前職で優秀だった人が転職先でつまずくワケ

 一般的に、言語的な文脈を理解する能力と、非言語的な文脈を理解する能力は似て非なるものです。たとえば、「明示された目標に対してはものすごくコミットするが、明示されていない目標(たとえばチームへの貢献、社風改善)に関してコミットしない社員」というのは、意外にも本人の意思の問題ではないことが大半です。どちらかというと「文脈を知っているかどうか」の問題であることが多いのです。

 つまり、「言わなくてもわかるだろう」と思う場合のほとんどは、単純に「育ってきた背景が違うので、どう頑張っても理解できない」もの。「言わなくてもわかる」とは言い換えれば、「言わなくてもわかる人にしかわからない」ということです。その意味で、再現性が著しく低いわけです。

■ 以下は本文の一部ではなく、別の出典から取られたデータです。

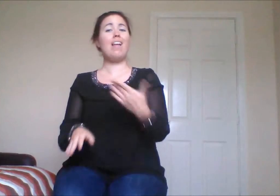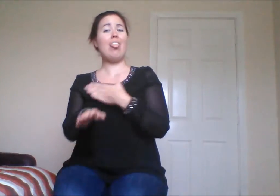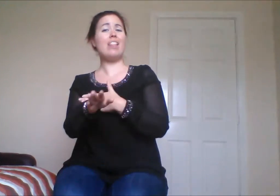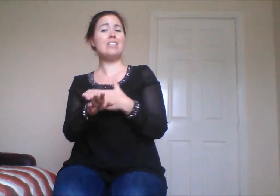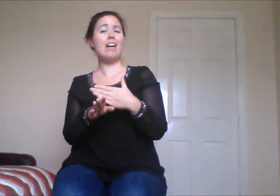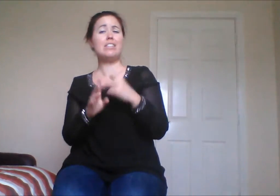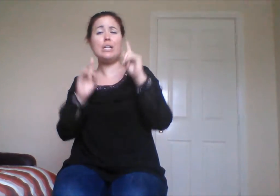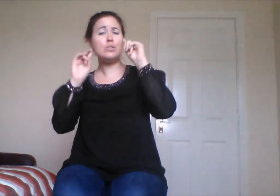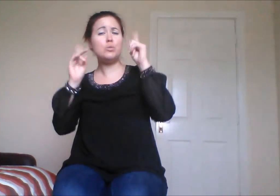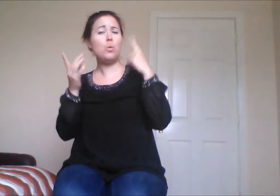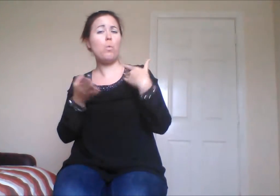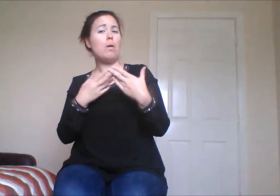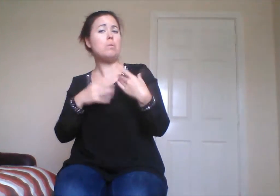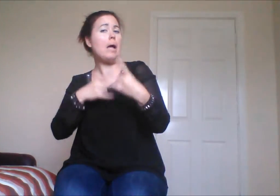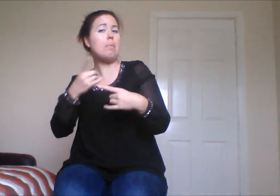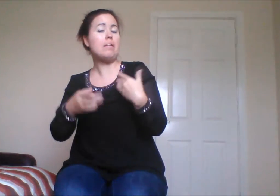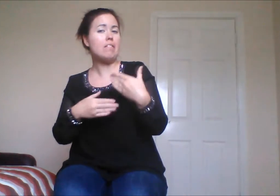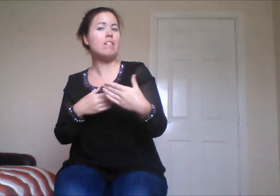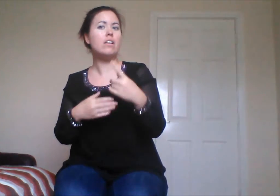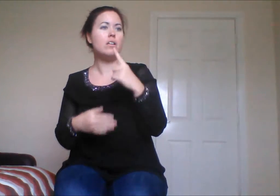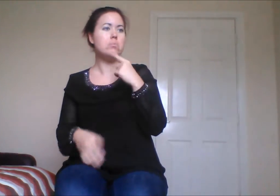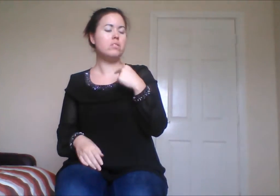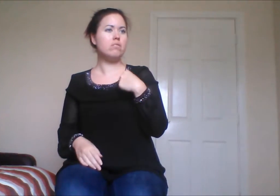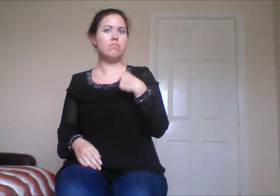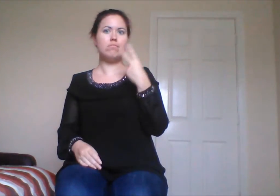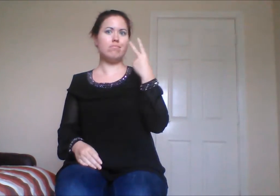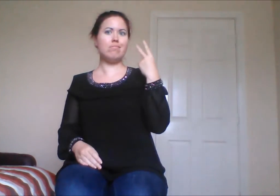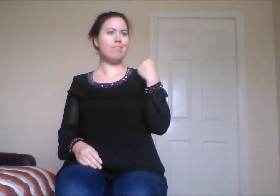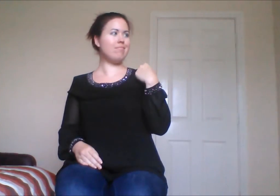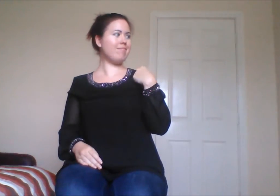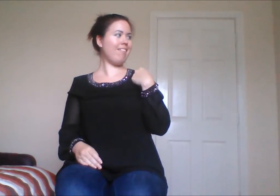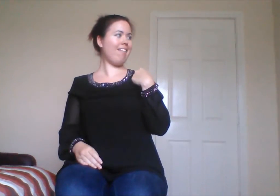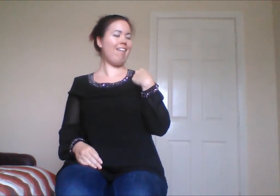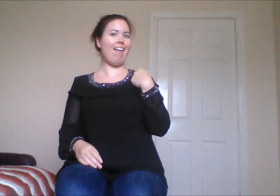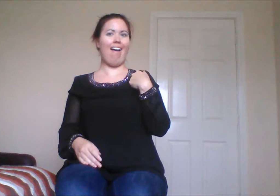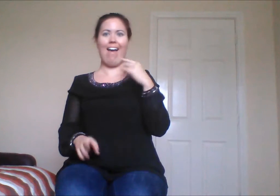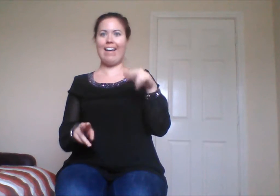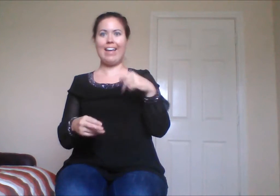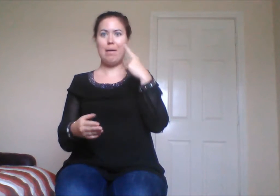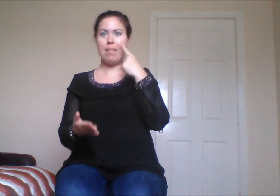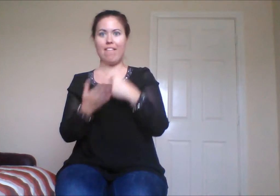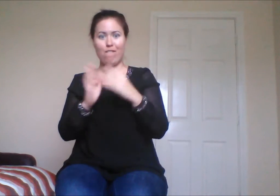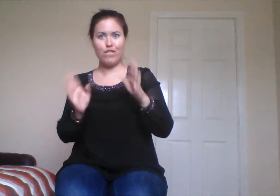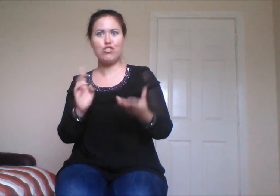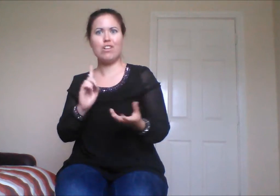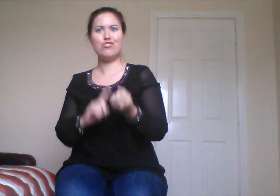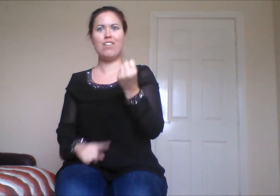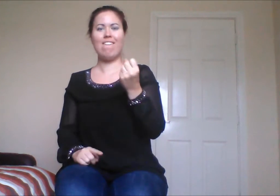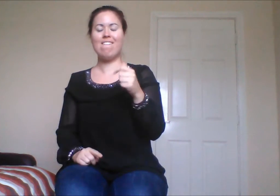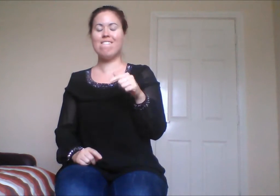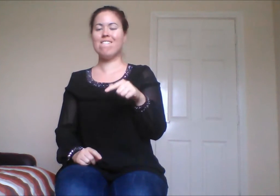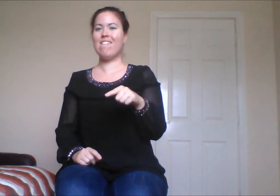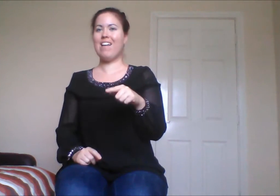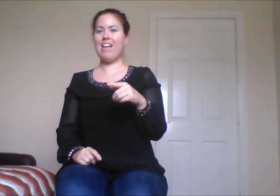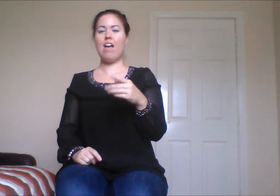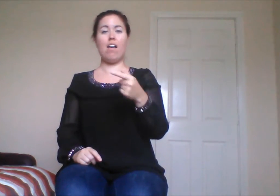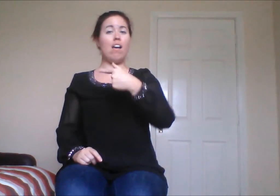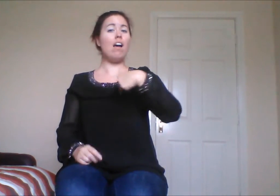Well, I myself at the start, I didn't know what was happening. I didn't know how this was going to go. But by the end of it, I couldn't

 たとえば、前職で十分に成果を出していた人が転職先でつまずく。その原因のほとんどは、次のパターンに当てはまっています。
 「前の会社では、文脈をよく知っていたから活躍できた」。しかし「今の会社では、言語化されていない“独特の文脈”が多すぎるため、彼ら(非言語理解能力が低い人)には、何がダメで、何がいいのかがわからない」場合です。
 こういうときには、次のようなものが有効な施策だと言われています。

①転職者たちの入社のタイミングを合わせることで、横のつながりをつくる
②同部署のエース社員が行っている「リスト」を人事部が作成し、早い段階で共有する

 要は、いかにして「短期的に、わかりやすい成果が出る環境をつくってあげられるか」が重要なのです。
 最後に問います。あなたの職場も、オープネスが構造的に下がり続ける、「ダブルバインド」の罠に引っかかっていないでしょうか?